### Activity
Go through the material below and return each line with the string "happens" in it.

### Listed records
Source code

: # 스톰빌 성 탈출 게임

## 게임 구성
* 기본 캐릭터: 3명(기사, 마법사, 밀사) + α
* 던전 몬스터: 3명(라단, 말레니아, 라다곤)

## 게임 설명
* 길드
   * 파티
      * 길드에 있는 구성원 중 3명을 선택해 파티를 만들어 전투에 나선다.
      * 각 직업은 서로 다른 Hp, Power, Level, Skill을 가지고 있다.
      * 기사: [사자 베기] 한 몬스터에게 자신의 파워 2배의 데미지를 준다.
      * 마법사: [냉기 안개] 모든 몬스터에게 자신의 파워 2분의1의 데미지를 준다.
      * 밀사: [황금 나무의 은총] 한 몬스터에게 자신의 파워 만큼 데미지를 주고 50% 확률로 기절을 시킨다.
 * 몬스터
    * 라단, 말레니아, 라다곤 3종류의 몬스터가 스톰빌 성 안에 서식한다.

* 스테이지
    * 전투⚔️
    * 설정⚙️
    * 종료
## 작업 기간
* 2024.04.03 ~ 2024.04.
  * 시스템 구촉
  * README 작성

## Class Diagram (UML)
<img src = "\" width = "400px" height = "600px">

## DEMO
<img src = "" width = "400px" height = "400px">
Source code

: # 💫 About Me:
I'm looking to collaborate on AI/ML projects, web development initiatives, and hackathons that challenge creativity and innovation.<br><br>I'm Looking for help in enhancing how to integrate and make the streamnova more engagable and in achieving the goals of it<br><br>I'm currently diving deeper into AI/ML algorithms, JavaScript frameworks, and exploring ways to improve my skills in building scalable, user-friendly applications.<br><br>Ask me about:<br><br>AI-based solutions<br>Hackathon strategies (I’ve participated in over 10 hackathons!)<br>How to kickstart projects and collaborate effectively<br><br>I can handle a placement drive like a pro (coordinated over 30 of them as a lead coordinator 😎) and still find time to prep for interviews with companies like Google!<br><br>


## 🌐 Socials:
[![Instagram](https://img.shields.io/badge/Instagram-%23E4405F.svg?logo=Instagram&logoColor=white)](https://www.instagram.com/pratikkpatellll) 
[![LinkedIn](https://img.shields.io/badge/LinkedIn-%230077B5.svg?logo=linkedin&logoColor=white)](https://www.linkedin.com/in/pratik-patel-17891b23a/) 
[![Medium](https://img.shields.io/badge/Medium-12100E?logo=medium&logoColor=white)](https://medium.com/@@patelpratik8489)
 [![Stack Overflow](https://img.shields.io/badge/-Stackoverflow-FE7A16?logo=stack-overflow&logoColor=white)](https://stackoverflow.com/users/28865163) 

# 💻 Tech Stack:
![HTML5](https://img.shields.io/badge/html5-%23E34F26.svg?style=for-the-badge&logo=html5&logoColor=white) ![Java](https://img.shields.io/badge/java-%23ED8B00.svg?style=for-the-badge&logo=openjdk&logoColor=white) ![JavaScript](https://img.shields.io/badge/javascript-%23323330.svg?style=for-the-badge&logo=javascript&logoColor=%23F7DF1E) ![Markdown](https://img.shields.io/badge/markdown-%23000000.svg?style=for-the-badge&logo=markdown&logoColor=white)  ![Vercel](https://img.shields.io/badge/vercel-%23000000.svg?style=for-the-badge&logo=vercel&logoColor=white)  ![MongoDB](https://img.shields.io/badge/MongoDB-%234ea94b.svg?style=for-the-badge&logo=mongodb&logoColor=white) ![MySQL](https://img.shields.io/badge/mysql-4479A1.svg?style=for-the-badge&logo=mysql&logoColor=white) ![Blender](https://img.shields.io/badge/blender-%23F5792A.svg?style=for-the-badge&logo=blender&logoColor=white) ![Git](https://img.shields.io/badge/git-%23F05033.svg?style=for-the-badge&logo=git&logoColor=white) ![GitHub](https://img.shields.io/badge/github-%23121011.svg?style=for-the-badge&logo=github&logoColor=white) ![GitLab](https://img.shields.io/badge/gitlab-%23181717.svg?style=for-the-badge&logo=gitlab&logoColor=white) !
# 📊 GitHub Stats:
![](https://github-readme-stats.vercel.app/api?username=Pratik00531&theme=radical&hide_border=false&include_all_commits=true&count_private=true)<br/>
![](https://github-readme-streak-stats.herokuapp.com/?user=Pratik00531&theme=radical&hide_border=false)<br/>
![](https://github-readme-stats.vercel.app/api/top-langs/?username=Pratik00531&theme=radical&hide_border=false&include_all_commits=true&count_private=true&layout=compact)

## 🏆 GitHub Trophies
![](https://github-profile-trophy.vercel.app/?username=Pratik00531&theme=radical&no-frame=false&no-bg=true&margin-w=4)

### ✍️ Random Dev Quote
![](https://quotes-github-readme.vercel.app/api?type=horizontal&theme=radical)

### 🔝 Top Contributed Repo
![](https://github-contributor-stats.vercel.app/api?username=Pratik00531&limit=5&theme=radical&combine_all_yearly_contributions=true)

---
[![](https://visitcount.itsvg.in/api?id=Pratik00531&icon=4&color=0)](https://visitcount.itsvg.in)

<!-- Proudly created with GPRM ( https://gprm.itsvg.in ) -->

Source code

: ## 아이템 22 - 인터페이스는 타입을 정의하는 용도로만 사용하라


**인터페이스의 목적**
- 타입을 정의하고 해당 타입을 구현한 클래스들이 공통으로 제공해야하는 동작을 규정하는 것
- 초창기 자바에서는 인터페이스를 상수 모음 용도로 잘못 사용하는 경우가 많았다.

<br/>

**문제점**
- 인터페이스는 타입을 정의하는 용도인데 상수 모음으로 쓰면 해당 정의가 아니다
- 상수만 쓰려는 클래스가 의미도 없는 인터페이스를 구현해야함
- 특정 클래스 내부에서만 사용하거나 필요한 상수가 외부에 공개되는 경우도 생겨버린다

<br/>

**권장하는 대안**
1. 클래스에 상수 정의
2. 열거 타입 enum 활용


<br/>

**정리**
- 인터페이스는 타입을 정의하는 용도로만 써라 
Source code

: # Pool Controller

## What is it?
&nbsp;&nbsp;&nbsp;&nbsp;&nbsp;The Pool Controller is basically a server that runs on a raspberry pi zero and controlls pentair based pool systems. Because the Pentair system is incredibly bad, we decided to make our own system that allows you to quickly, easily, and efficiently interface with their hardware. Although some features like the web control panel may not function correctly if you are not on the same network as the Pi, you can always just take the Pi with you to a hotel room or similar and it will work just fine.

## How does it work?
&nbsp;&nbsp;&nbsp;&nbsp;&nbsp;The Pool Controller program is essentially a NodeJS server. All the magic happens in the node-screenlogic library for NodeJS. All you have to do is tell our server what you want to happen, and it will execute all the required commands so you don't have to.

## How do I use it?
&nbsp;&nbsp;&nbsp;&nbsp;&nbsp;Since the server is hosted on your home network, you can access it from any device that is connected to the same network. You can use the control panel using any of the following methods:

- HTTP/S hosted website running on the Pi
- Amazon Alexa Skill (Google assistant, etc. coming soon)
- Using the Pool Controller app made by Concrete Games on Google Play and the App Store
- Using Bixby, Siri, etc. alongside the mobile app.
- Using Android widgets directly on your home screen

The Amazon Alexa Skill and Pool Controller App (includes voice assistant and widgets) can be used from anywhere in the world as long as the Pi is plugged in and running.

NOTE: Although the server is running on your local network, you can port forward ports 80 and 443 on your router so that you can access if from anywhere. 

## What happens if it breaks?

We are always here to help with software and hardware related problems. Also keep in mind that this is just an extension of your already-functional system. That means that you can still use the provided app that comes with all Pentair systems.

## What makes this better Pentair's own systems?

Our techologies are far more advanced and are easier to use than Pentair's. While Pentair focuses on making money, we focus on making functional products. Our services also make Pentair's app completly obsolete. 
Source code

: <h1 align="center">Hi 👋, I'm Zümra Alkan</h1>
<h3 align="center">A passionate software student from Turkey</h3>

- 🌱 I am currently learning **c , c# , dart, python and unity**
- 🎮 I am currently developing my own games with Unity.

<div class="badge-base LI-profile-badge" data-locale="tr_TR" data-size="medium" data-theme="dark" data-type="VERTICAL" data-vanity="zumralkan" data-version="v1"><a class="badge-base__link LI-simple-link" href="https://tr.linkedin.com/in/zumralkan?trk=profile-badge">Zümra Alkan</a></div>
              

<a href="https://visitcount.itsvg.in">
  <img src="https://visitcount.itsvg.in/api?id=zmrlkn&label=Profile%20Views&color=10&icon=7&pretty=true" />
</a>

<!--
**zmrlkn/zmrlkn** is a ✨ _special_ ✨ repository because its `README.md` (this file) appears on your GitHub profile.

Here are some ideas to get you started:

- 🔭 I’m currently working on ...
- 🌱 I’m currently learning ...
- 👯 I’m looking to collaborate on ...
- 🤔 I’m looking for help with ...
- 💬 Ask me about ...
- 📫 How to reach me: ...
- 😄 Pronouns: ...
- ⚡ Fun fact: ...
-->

### Result of this exercise
&nbsp;&nbsp;&nbsp;&nbsp;&nbsp;The Pool Controller program is essentially a NodeJS server. All the magic happens in the node-screenlogic library for NodeJS. All you have to do is tell our server what you want to happen, and it will execute all the required commands so you don't have to.
## What happens if it breaks?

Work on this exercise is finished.